Conclusion: From Blind Faith to Data-Driven Confidence
We have journeyed from simple, static thresholding to a dynamic, baseline-aware analysis that embodies the core principles of SRE and modern DevOps. By leveraging Argo Rollouts' AnalysisTemplate CRD with carefully crafted PromQL, we can build an automated promotion gate that uses system health as its primary signal.
Key takeaways for production systems:
* Never trust sleep: Always use metric-driven analysis for canary promotions.
* Analyze multiple SLIs: A single metric like success rate is insufficient.

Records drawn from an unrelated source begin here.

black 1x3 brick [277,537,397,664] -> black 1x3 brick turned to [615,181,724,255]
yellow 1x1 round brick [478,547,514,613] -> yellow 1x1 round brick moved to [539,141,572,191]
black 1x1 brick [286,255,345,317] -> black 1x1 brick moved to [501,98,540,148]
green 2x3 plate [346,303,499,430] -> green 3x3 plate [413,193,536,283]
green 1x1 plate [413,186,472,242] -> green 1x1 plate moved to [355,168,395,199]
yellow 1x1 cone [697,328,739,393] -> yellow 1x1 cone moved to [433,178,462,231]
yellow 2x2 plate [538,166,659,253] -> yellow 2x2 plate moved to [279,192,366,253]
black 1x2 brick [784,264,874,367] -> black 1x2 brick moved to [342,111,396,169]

Combine it with latency, saturation, or other business-critical indicators.
* Plan for edge cases: Explicitly check for minimum traffic to avoid inconclusive results and ensure your canaries are actually being tested.
* Prefer baseline comparison: Comparing the canary against the stable version is the most robust strategy, as it makes your deployment pipeline adaptive to real-time system conditions.
Implementing these patterns moves your CI/CD process from a simple deployment mechanism to an intelligent, self-healing system that actively protects your users and your SLOs. It is a foundational element for any organization aiming to ship features quickly and safely at scale.